This project aims to apply Abbott's heuristics to identify classes, class instances, attributes, and functionalities from software engineering scenarios written in natural language. The project uses spacy, nltk, wordnet, transformers, googletrans, and deepl libraries to perform natural language processing and translation tasks.
Initialize and activate a virtual environment:
python3 -m venv venv
source venv/bin/activate
To install the required libraries, run the following command:
pip install -r requirements.txt
You also need to set the deepl_api_auth_key
environment variable with your DeepL API key, if you want to use the DeepL translation service.
The main script of the project is main.py
, which takes four arguments:
-m
: The spacy model to use for token classification. Best results with 'trf' and 'lg'.-i
: The path to the JSON file containing scenarios.-o
: The path to the output JSON file.-v
: The method for verb classification. Either 'wordnet' or 't5'.

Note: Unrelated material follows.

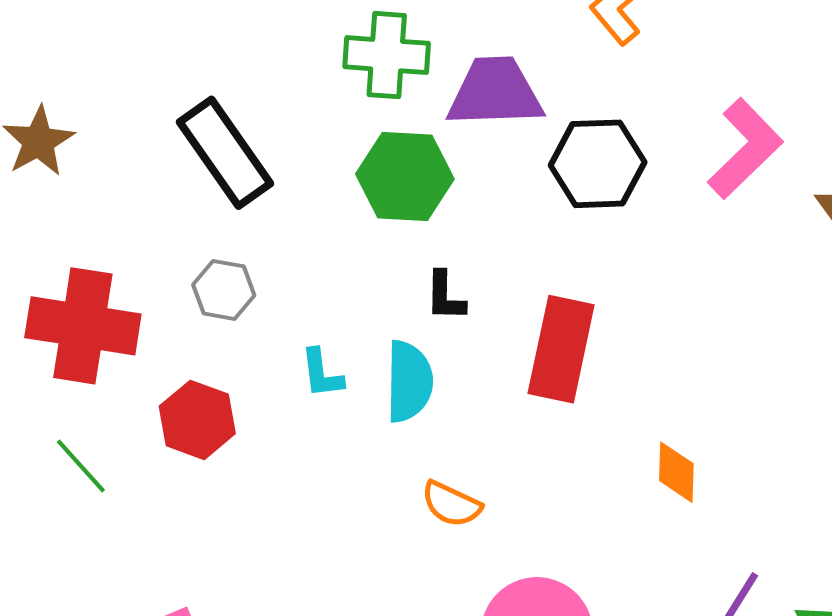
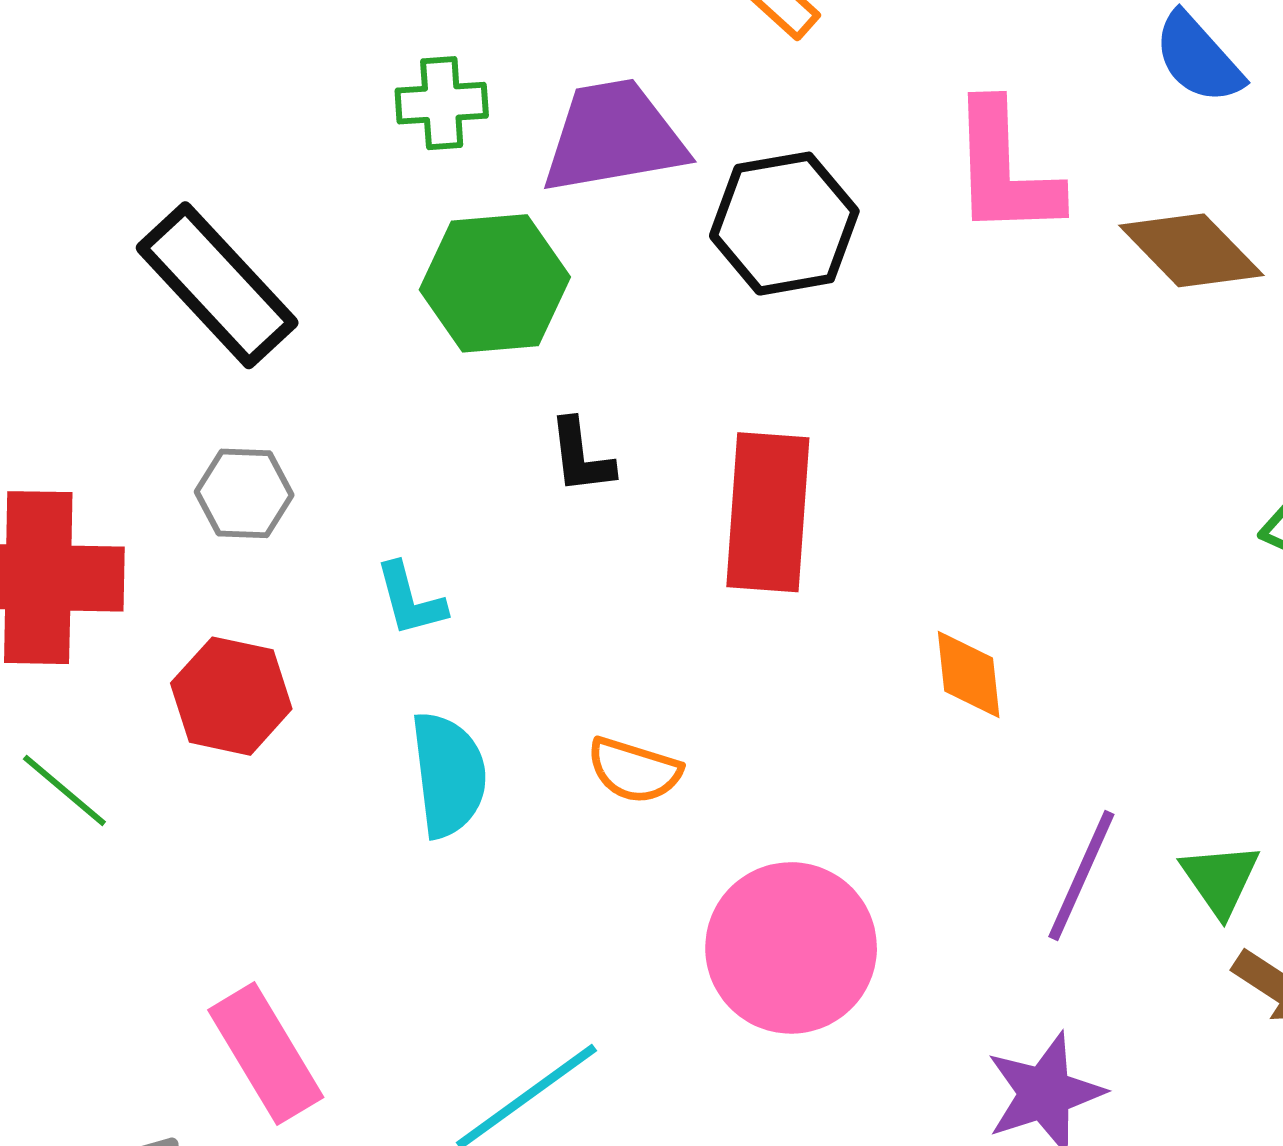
green cross: (387, 55) -> (442, 103), size x0.7
pink L-shape: (745, 149) -> (1005, 170), turned 140
cyan semicircle: (409, 381) -> (449, 775), moved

For example, to run the script with the 'trf' model, the 'scenarios.json' file as input, the 'output.json' file as output, and the 't5' method for verb classification, run the following command:
python main.py -m trf -i scenarios.json -o output.json -v t5
The input JSON file should contain a list of scenarios, each with an 'id' and an 'en_text' field. For example:
[
{
"id": "1",
"en_text": "A user can log in to his Facebook account with an email and a password."
},
{
"id": "2",
"en_text": "A user can create a Facebook account with a name, an email, and a password."
}
]
The output JSON file will contain the same scenarios, with additional fields for the extracted words according to Abbott's heuristics. For example:
[
{
"id": "1",
"en_text": "A user can log in to his Facebook account with an email and a password.",
"proper_nouns": ["Facebook"],
"nouns": ["user", "account", "email", "password"],
"adjectives": [],
"modal_verbs": ["can"],
"possession_verbs": [],
"categorization_verbs": [],
"action_verbs": ["log"]
},
{
"id": "2",
"en_text": "A user can create a Facebook account with a name, an email, and a password.",
"proper_nouns": ["Facebook"],
"nouns": ["user", "account", "name", "email", "password"],
"adjectives": [],
"modal_verbs": ["can"],
"possession_verbs": [],
"categorization_verbs": [],
"action_verbs": ["create"]
}
]
The project also includes some utility scripts, such as:
translate.py
: A script to translate Greek scenarios to English, using either Google or DeepL translation service. The scenarios need to be in a JSON file, just like above.evaluate_json.py
: A script to evaluate the JSON fields according to Abbott's heuristics, and save the results in a text file.
For more details on how to use these scripts, please refer to their source code and comments.
This project is licensed under the MIT License - see the LICENSE file for details.